There were three finalist submissions for the Gordon Bell Prize at SC16 that are based on the new Sunway TaihuLight system. These three applications are: (1) a fully-implicit nonhydrostatic dynamic solver for cloud-resolving atmospheric simulation; (2) a highly effective global surface wave numerical simulation with ultra-high resolution; (3) large scale phase-field simulation for coarsening dynamics based on Cahn-Hilliard equation with degenerated mobility.
All three of these applications have scaled to around 8 million cores (close to the full system scale). The applications that come with an explicit method (such as wave simulation and phase-field simulation) have achieved a sustained performance of 30 to 40 petaflops. In contrast, the implicit solver achieves a sustained performance of around 1.5 petaflops, with a good convergence rate for large-scale problems.
The system has a heck of a lot of memory – 1.3 petabytes, compared to 0.7 petabytes for Titan.
It’s also a big step up in terms of its impressive efficiency. It consumes 15.3 megawatts, which is impressive given the number of cores and rate of execution.
SC16: What does this mean for China?
Tianhe-2A was supposed to be upgraded with Intel’s Knights Landing processors, but last year the U.S. Department of Commerce blocked the export of Intel technology to some parts of China.
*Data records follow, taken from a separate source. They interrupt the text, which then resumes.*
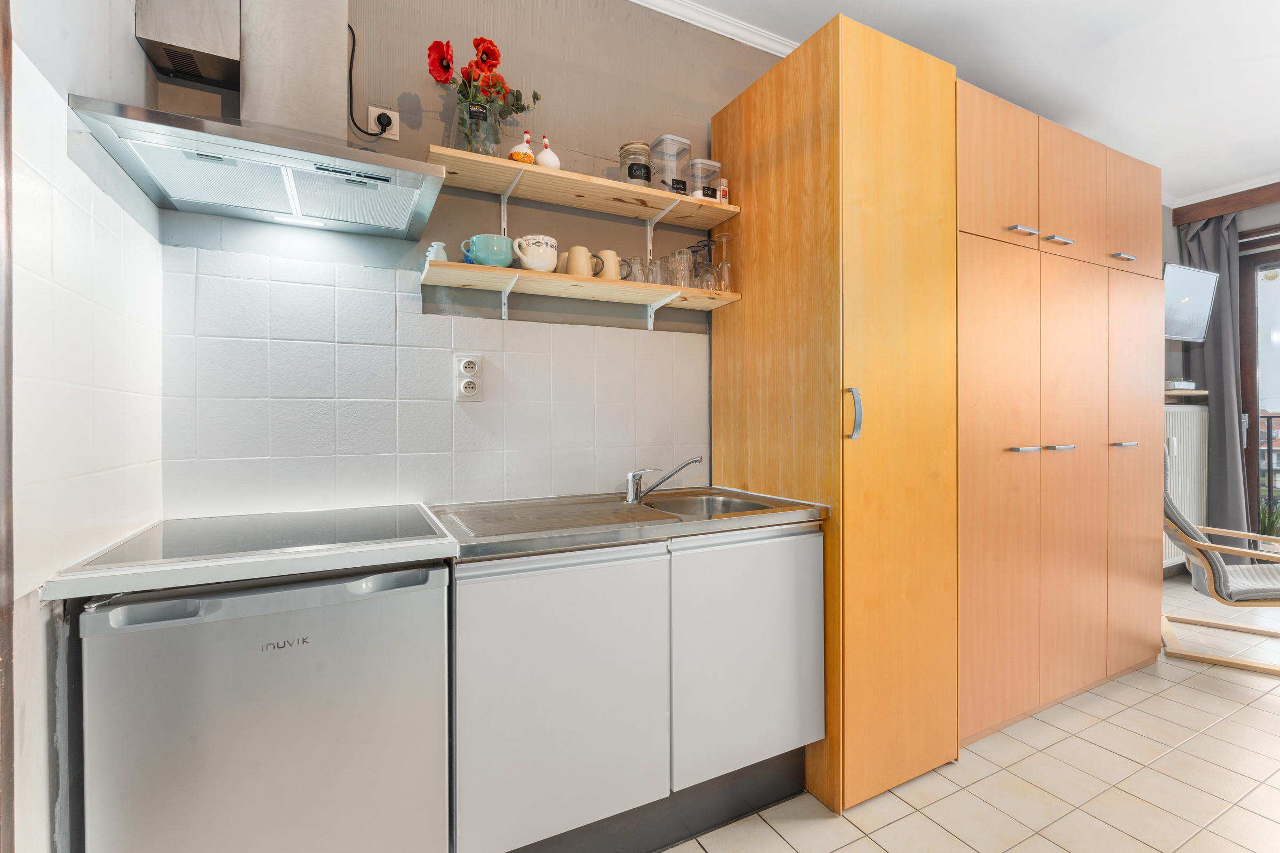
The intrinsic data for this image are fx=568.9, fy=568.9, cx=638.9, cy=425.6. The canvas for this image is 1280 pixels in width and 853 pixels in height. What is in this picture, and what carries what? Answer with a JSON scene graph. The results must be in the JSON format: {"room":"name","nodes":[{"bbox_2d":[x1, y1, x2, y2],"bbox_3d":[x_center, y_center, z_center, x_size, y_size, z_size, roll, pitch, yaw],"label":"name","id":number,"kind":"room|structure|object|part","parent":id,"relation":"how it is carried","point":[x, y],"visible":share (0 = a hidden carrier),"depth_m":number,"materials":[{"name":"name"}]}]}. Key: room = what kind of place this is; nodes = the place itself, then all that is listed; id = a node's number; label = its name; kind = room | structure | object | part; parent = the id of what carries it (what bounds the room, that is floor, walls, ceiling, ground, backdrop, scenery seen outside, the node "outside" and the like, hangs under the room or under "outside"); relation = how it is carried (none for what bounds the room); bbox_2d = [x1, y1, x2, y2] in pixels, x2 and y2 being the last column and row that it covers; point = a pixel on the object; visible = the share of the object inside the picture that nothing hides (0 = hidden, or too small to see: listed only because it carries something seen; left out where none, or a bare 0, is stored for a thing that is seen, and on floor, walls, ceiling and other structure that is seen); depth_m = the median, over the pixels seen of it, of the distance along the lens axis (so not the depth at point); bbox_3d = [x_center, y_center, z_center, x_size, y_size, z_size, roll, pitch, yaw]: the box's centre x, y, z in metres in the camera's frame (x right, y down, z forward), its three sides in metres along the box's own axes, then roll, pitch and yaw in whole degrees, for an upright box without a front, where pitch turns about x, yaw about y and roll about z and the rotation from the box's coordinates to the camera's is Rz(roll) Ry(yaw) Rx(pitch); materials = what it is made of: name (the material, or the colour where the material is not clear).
{"room":"kitchen","nodes":[
{"label":"kitchen","id":0,"kind":"room"},
{"bbox_2d":[2,0,162,852],"bbox_3d":[-0.648,-0.208,0.157,0.146,2.752,2.887,0,1,-27],"label":"left wall","id":1,"kind":"structure","parent":0,"point":[126,50],"depth_m":1.00,"materials":[{"name":"white tile"}]},
{"bbox_2d":[0,0,15,852],"bbox_3d":[-0.811,0.014,0.507,0.098,2.353,0.697,0,1,-27],"label":"door frame","id":2,"kind":"structure","parent":1,"relation":"attached to","point":[1,568],"depth_m":0.80,"materials":[{"name":"brown wood"}]},
{"bbox_2d":[137,0,787,514],"bbox_3d":[0.036,-0.238,2.178,3.075,2.750,0.142,0,1,-27],"label":"back wall","id":3,"kind":"structure","parent":0,"point":[424,140],"depth_m":1.87,"materials":[{"name":"paint"}]},
{"bbox_2d":[70,0,446,240],"bbox_3d":[-0.831,-1.033,1.398,0.648,0.908,0.484,0,1,-27],"label":"range hood","id":4,"kind":"object","parent":3,"relation":"attached to","point":[379,173],"visible":0.98,"depth_m":1.38,"materials":[{"name":"silver metal"}]},
{"bbox_2d":[365,105,400,139],"bbox_3d":[-0.755,-0.890,1.674,0.074,0.090,0.014,0,1,-27],"label":"wall socket","id":5,"kind":"object","parent":3,"relation":"attached to","point":[394,137],"visible":0.68,"depth_m":1.67,"materials":[{"name":"white plastic"}]},
{"bbox_2d":[346,22,390,138],"bbox_3d":[-0.793,-0.997,1.670,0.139,0.314,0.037,0,1,-27],"label":"power cord","id":6,"kind":"object","parent":5,"relation":"attached to","point":[351,115],"visible":0.9,"depth_m":1.66,"materials":[{"name":"black plastic"}]},
{"bbox_2d":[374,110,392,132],"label":"power plug","id":7,"kind":"object","parent":5,"relation":"in","point":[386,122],"visible":0.91,"depth_m":1.65,"materials":[{"name":"black plastic"}]},
{"bbox_2d":[157,244,710,518],"bbox_3d":[-0.484,-0.110,1.843,1.604,0.707,0.010,0,1,-27],"label":"tile backsplash","id":8,"kind":"structure","parent":3,"relation":"attached to","point":[339,448],"depth_m":1.69,"materials":[{"name":"white tile"}]},
{"bbox_2d":[454,352,483,399],"bbox_3d":[-0.531,-0.153,1.775,0.084,0.146,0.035,0,1,-27],"label":"wall socket","id":9,"kind":"object","parent":8,"relation":"attached to","point":[472,394],"visible":0.98,"depth_m":1.77,"materials":[{"name":"white plastic"}]},
{"bbox_2d":[420,257,739,319],"bbox_3d":[-0.162,-0.399,1.882,1.015,0.122,0.248,0,1,-27],"label":"lower shelf","id":10,"kind":"object","parent":3,"relation":"attached to","point":[462,267],"visible":0.96,"depth_m":1.81,"materials":[{"name":"brown wood"}]},
{"bbox_2d":[424,240,448,262],"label":"egg cup","id":11,"kind":"object","parent":10,"relation":"on","point":[444,260],"visible":0.61,"depth_m":1.67,"materials":[{"name":"ceramic"}]},
{"bbox_2d":[461,233,513,266],"bbox_3d":[-0.443,-0.508,1.686,0.143,0.093,0.104,0,0,-16],"label":"green mug","id":12,"kind":"object","parent":10,"relation":"on","point":[487,247],"visible":0.91,"depth_m":1.65,"materials":[{"name":"teal ceramic"}]},
{"bbox_2d":[512,234,558,271],"bbox_3d":[-0.320,-0.520,1.760,0.138,0.108,0.108,-1,1,-43],"label":"mug","id":13,"kind":"object","parent":10,"relation":"on","point":[529,257],"visible":0.99,"depth_m":1.72,"materials":[{"name":"white ceramic"}]},
{"bbox_2d":[562,245,596,278],"bbox_3d":[-0.189,-0.529,1.880,0.121,0.109,0.082,0,1,-27],"label":"mug","id":14,"kind":"object","parent":10,"relation":"on","point":[572,272],"visible":0.92,"depth_m":1.85,"materials":[{"name":"beige ceramic"}]},
{"bbox_2d":[594,250,622,278],"bbox_3d":[-0.114,-0.538,1.940,0.118,0.109,0.085,0,1,-27],"label":"mug","id":15,"kind":"object","parent":10,"relation":"on","point":[607,255],"visible":0.72,"depth_m":1.91,"materials":[{"name":"ceramic"}]},
{"bbox_2d":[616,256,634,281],"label":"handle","id":16,"kind":"object","parent":10,"relation":"on","point":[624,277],"visible":0.53,"depth_m":1.93,"materials":[{"name":"glass"}]},
{"bbox_2d":[625,256,647,283],"bbox_3d":[-0.015,-0.524,1.963,0.077,0.100,0.074,0,1,-27],"label":"drinking glass","id":17,"kind":"object","parent":10,"relation":"on","point":[634,279],"visible":0.74,"depth_m":1.94,"materials":[{"name":"clear glass"}]},
{"bbox_2d":[650,255,670,285],"bbox_3d":[0.066,-0.527,1.984,0.078,0.107,0.077,0,1,-27],"label":"drinking glass","id":18,"kind":"object","parent":10,"relation":"on","point":[662,260],"visible":0.76,"depth_m":1.96,"materials":[{"name":"clear glass"}]},
{"bbox_2d":[666,248,691,287],"bbox_3d":[0.140,-0.547,2.018,0.083,0.135,0.083,0,1,-27],"label":"drinking glass","id":19,"kind":"object","parent":10,"relation":"on","point":[677,260],"visible":0.93,"depth_m":1.99,"materials":[{"name":"clear glass"}]},
{"bbox_2d":[689,240,717,289],"bbox_3d":[0.239,-0.566,2.052,0.085,0.187,0.084,0,1,-27],"label":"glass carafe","id":20,"kind":"object","parent":10,"relation":"on","point":[705,245],"visible":0.91,"depth_m":2.03,"materials":[{"name":"clear glass"}]},
{"bbox_2d":[710,232,734,292],"bbox_3d":[0.308,-0.590,2.091,0.080,0.216,0.080,0,1,-27],"label":"wine glass","id":21,"kind":"object","parent":10,"relation":"on","point":[725,237],"visible":0.95,"depth_m":2.07,"materials":[{"name":"clear glass"}]},
{"bbox_2d":[429,145,739,230],"bbox_3d":[-0.164,-0.742,1.878,0.989,0.043,0.268,0,1,-27],"label":"upper shelf","id":22,"kind":"object","parent":3,"relation":"attached to","point":[492,162],"visible":0.93,"depth_m":1.81,"materials":[{"name":"brown wood"}]},
{"bbox_2d":[453,97,502,157],"bbox_3d":[-0.488,-0.868,1.723,0.147,0.176,0.135,0,1,-27],"label":"glass vase","id":23,"kind":"object","parent":22,"relation":"on","point":[472,148],"visible":0.77,"depth_m":1.68,"materials":[{"name":"clear glass"}]},
{"bbox_2d":[425,36,540,149],"bbox_3d":[-0.468,-0.971,1.735,0.329,0.372,0.193,0,1,-27],"label":"flower bouquet","id":24,"kind":"object","parent":23,"relation":"in","point":[517,100],"visible":0.79,"depth_m":1.70,"materials":[{"name":"plant"}]},
{"bbox_2d":[508,132,534,163],"bbox_3d":[-0.360,-0.841,1.749,0.079,0.125,0.066,0,1,-27],"label":"figurine","id":25,"kind":"object","parent":22,"relation":"on","point":[529,155],"visible":0.8,"depth_m":1.73,"materials":[{"name":"ceramic"}]},
{"bbox_2d":[534,134,561,169],"bbox_3d":[-0.291,-0.855,1.808,0.084,0.130,0.072,0,1,-27],"label":"figurine","id":26,"kind":"object","parent":22,"relation":"on","point":[547,160],"visible":0.78,"depth_m":1.79,"materials":[{"name":"white ceramic"}]},
{"bbox_2d":[618,140,652,186],"bbox_3d":[-0.010,-0.879,1.971,0.108,0.166,0.109,0,1,-27],"label":"glass jar","id":27,"kind":"object","parent":22,"relation":"on","point":[640,175],"visible":0.85,"depth_m":1.93,"materials":[{"name":"clear glass"}]},
{"bbox_2d":[647,133,691,193],"bbox_3d":[0.106,-0.898,2.021,0.118,0.214,0.115,0,1,-27],"label":"canister","id":28,"kind":"object","parent":22,"relation":"on","point":[664,137],"visible":0.85,"depth_m":1.98,"materials":[{"name":"clear plastic"}]},
{"bbox_2d":[685,158,722,201],"bbox_3d":[0.226,-0.877,2.098,0.125,0.162,0.111,0,1,-27],"label":"plastic container","id":29,"kind":"object","parent":22,"relation":"on","point":[712,165],"visible":0.75,"depth_m":2.05,"materials":[{"name":"clear plastic"}]},
{"bbox_2d":[716,178,729,204],"bbox_3d":[0.307,-0.857,2.109,0.044,0.110,0.044,0,1,-27],"label":"small bottle","id":30,"kind":"object","parent":22,"relation":"on","point":[722,188],"visible":0.65,"depth_m":2.09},
{"bbox_2d":[629,0,798,55],"bbox_3d":[0.264,-1.576,2.027,2.866,0.073,0.210,0,1,-27],"label":"crown molding","id":31,"kind":"structure","parent":3,"relation":"attached to","point":[697,13],"depth_m":2.21,"materials":[{"name":"white paint"}]},
{"bbox_2d":[666,0,1279,206],"bbox_3d":[1.949,-1.643,1.229,6.255,0.101,3.572,0,1,-27],"label":"ceiling","id":32,"kind":"structure","parent":0,"point":[1271,162],"depth_m":2.50,"materials":[{"name":"white paint"}]},
{"bbox_2d":[670,573,1279,852],"bbox_3d":[2.069,1.185,1.233,6.427,0.100,3.832,0,1,-27],"label":"tiled floor","id":33,"kind":"structure","parent":0,"point":[930,824],"depth_m":1.81,"materials":[{"name":"beige tile"}]},
{"bbox_2d":[78,558,450,852],"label":"mini fridge","id":34,"kind":"object","parent":33,"relation":"on","point":[241,623],"visible":0.91,"depth_m":1.07,"materials":[{"name":"metal"}]},
{"bbox_2d":[43,503,459,600],"bbox_3d":[-0.843,0.280,1.403,0.668,0.041,0.619,0,1,-27],"label":"cooktop","id":35,"kind":"object","parent":34,"relation":"on","point":[439,538],"visible":0.97,"depth_m":1.21,"materials":[{"name":"white"}]},
{"bbox_2d":[449,520,821,852],"bbox_3d":[-0.056,0.706,1.725,1.092,0.844,0.594,0,1,-27],"label":"base cabinet","id":36,"kind":"object","parent":33,"relation":"on","point":[785,588],"visible":0.84,"depth_m":1.42,"materials":[{"name":"white laminate"}]},
{"bbox_3d":[-0.164,0.671,1.358,0.497,0.663,0.056,0,1,-27],"label":"cabinet door","id":37,"kind":"part","parent":36,"relation":"part of","materials":[{"name":"white laminate"}]},
{"bbox_2d":[428,485,827,560],"bbox_3d":[-0.030,0.279,1.722,1.024,0.098,0.617,0,1,-27],"label":"sink","id":38,"kind":"structure","parent":36,"relation":"on","point":[544,545],"depth_m":1.55,"materials":[{"name":"silver metal"}]},
{"bbox_2d":[623,456,703,504],"bbox_3d":[0.084,0.172,1.847,0.286,0.144,0.080,0,0,18],"label":"tap","id":39,"kind":"object","parent":38,"relation":"on","point":[695,461],"visible":0.99,"depth_m":1.85,"materials":[{"name":"silver metal"}]},
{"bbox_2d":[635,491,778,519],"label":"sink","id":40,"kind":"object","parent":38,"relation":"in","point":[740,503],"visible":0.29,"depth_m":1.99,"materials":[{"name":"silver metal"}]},
{"bbox_2d":[707,2,958,815],"bbox_3d":[0.672,-0.028,2.038,0.568,2.337,0.714,0,1,-27],"label":"tall cabinet","id":41,"kind":"object","parent":33,"relation":"on","point":[908,65],"visible":0.87,"depth_m":1.74,"materials":[{"name":"brown wood"}]},
{"bbox_3d":[0.317,0.660,1.630,0.467,0.636,0.070,0,1,-27],"label":"cabinet door","id":42,"kind":"part","parent":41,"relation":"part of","materials":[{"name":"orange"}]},
{"bbox_3d":[0.607,-0.033,1.626,0.024,0.137,0.038,0,1,-27],"label":"handle","id":43,"kind":"part","parent":41,"relation":"part of","materials":[{"name":"silver metal"}]},
{"bbox_2d":[955,73,1162,752],"bbox_3d":[1.635,-0.023,2.554,1.547,2.314,0.653,0,1,-27],"label":"tall cabinet","id":44,"kind":"object","parent":33,"relation":"on","point":[985,309],"visible":0.64,"depth_m":2.20,"materials":[{"name":"brown wood"}]},
{"bbox_3d":[1.247,-0.902,1.998,0.370,0.485,0.049,0,1,-27],"label":"cabinet door","id":45,"kind":"part","parent":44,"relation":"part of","materials":[{"name":"brown wood"}]},
{"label":"door","id":46,"kind":"part","parent":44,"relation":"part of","materials":[{"name":"brown wood"}]},
{"bbox_3d":[1.346,-0.686,2.017,0.075,0.016,0.055,0,1,-27],"label":"handle","id":47,"kind":"part","parent":44,"relation":"part of","materials":[{"name":"silver metal"}]},
{"bbox_3d":[1.375,0.085,2.049,0.090,0.017,0.058,0,1,-27],"label":"handle","id":48,"kind":"part","parent":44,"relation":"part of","materials":[{"name":"silver metal"}]},
{"bbox_3d":[1.573,-0.694,2.146,0.085,0.018,0.058,0,1,-27],"label":"handle","id":49,"kind":"part","parent":44,"relation":"part of","materials":[{"name":"silver metal"}]},
{"bbox_3d":[1.581,0.085,2.151,0.085,0.019,0.060,0,1,-27],"label":"handle","id":50,"kind":"part","parent":44,"relation":"part of","materials":[{"name":"silver metal"}]},
{"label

When the Commerce Department blocked the exports, China invested heavily in HPC research and development and they are replacing Intel with their own designs. This system is based on a Chinese processor with 260 cores. For comparison Intel’s Knights Landing has 72 cores. Both of the processors have about the same cycle time – 1.45 gigahertz for the Chinese processor and 1.40 GHz for Knights Landing. It means that China has continued in leapfrogging the U.S. by a considerable amount.
For comparison, Tianhe-2, which was the top machine on the last six TOP500 lists, was twice as fast as the Oak Ridge Titan, or the equivalent of Titan combined with Sequoia at Lawrence Livermore. This new system is twice as powerful as Tianhe-2.
SC16: What does this mean for the U.S.?
China now has a very big machine running and producing real results. We are going to have three machines with similar power in 2017, going into production probably in 2018. China has plans to deploy an exascale system in 2020, and the U.S. target date for exascale is 2023.
There is every indication that if they put four times the processors in each node, they can build half of an exascale machine. If they turn the crank a couple of times, they can get to an exaflop. China is clearly ahead of where we are in petascale deployment. If they are truly competitive for the ACM Gordon Bell Prize at SC16, we’ll see the real impact of this system.